After the episode in Autauga County, my grandmother first moved to Mobile, where she lived with a cousin and subbed. My mother stayed with her grandparents during this time. My grandmother later moved to New York where she recieved a permanent teaching certificate. Deciding that she did not want to live in New York, she joined my Aunt Johnnie, my Aunt Bertie, and My Uncle Archie, her sisters and brother, who had since moved to Chicago and began teaching there. She would teach there for the remainder of her career.

Given material:

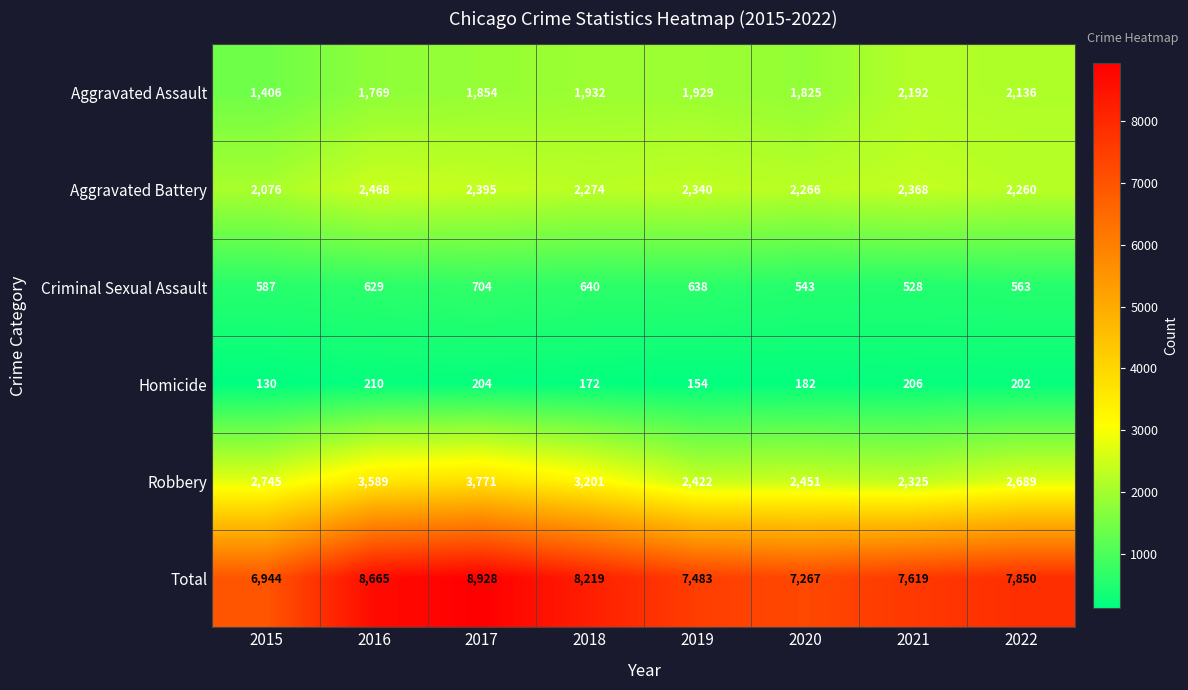

What is the difference between the Aggravated Battery values at 2020 and 2022?

6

Work required: Transcribe word for word everything in the passage on the grandmother's teaching career from "After the episode" down to "of her career.".

Response to this exercise:
After the episode in Autauga County, my grandmother first moved to Mobile, where she lived with a cousin and subbed. My mother stayed with her grandparents during this time. My grandmother later moved to New York where she recieved a permanent teaching certificate. Deciding that she did not want to live in New York, she joined my Aunt Johnnie, my Aunt Bertie, and My Uncle Archie, her sisters and brother, who had since moved to Chicago and began teaching there. She would teach there for the remainder of her career.